[Stored data entries]
----

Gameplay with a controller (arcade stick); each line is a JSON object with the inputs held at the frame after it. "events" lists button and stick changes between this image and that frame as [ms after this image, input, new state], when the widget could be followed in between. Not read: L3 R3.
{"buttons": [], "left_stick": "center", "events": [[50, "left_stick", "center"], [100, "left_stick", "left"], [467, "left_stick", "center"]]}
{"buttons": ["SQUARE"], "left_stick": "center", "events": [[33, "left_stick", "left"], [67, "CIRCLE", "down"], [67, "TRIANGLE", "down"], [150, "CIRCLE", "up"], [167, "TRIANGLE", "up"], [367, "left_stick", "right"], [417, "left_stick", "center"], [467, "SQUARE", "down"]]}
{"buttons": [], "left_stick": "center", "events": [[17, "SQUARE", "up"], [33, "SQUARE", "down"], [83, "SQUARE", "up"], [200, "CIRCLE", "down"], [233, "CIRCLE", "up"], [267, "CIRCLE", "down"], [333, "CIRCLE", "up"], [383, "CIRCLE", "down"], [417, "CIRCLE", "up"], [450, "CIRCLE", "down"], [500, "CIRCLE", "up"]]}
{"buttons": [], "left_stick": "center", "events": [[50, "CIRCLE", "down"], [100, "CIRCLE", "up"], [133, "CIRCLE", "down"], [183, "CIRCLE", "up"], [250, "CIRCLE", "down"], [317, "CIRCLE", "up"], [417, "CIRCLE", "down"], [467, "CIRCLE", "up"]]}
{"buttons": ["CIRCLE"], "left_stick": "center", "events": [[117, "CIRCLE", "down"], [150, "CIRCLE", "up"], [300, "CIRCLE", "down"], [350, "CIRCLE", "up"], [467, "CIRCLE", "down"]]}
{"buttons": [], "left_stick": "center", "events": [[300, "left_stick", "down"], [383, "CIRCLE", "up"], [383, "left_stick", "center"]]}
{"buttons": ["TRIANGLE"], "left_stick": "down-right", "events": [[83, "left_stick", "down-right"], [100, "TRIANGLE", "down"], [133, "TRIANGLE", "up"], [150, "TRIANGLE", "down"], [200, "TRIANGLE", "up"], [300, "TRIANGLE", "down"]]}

----

Work instruction:
For the records above, restate every line word for word.

Written solution:
Gameplay with a controller (arcade stick); each line is a JSON object with the inputs held at the frame after it. "events" lists button and stick changes between this image and that frame as [ms after this image, input, new state], when the widget could be followed in between. Not read: L3 R3.
{"buttons": [], "left_stick": "center", "events": [[50, "left_stick", "center"], [100, "left_stick", "left"], [467, "left_stick", "center"]]}
{"buttons": ["SQUARE"], "left_stick": "center", "events": [[33, "left_stick", "left"], [67, "CIRCLE", "down"], [67, "TRIANGLE", "down"], [150, "CIRCLE", "up"], [167, "TRIANGLE", "up"], [367, "left_stick", "right"], [417, "left_stick", "center"], [467, "SQUARE", "down"]]}
{"buttons": [], "left_stick": "center", "events": [[17, "SQUARE", "up"], [33, "SQUARE", "down"], [83, "SQUARE", "up"], [200, "CIRCLE", "down"], [233, "CIRCLE", "up"], [267, "CIRCLE", "down"], [333, "CIRCLE", "up"], [383, "CIRCLE", "down"], [417, "CIRCLE", "up"], [450, "CIRCLE", "down"], [500, "CIRCLE", "up"]]}
{"buttons": [], "left_stick": "center", "events": [[50, "CIRCLE", "down"], [100, "CIRCLE", "up"], [133, "CIRCLE", "down"], [183, "CIRCLE", "up"], [250, "CIRCLE", "down"], [317, "CIRCLE", "up"], [417, "CIRCLE", "down"], [467, "CIRCLE", "up"]]}
{"buttons": ["CIRCLE"], "left_stick": "center", "events": [[117, "CIRCLE", "down"], [150, "CIRCLE", "up"], [300, "CIRCLE", "down"], [350, "CIRCLE", "up"], [467, "CIRCLE", "down"]]}
{"buttons": [], "left_stick": "center", "events": [[300, "left_stick", "down"], [383, "CIRCLE", "up"], [383, "left_stick", "center"]]}
{"buttons": ["TRIANGLE"], "left_stick": "down-right", "events": [[83, "left_stick", "down-right"], [100, "TRIANGLE", "down"], [133, "TRIANGLE", "up"], [150, "TRIANGLE", "down"], [200, "TRIANGLE", "up"], [300, "TRIANGLE", "down"]]}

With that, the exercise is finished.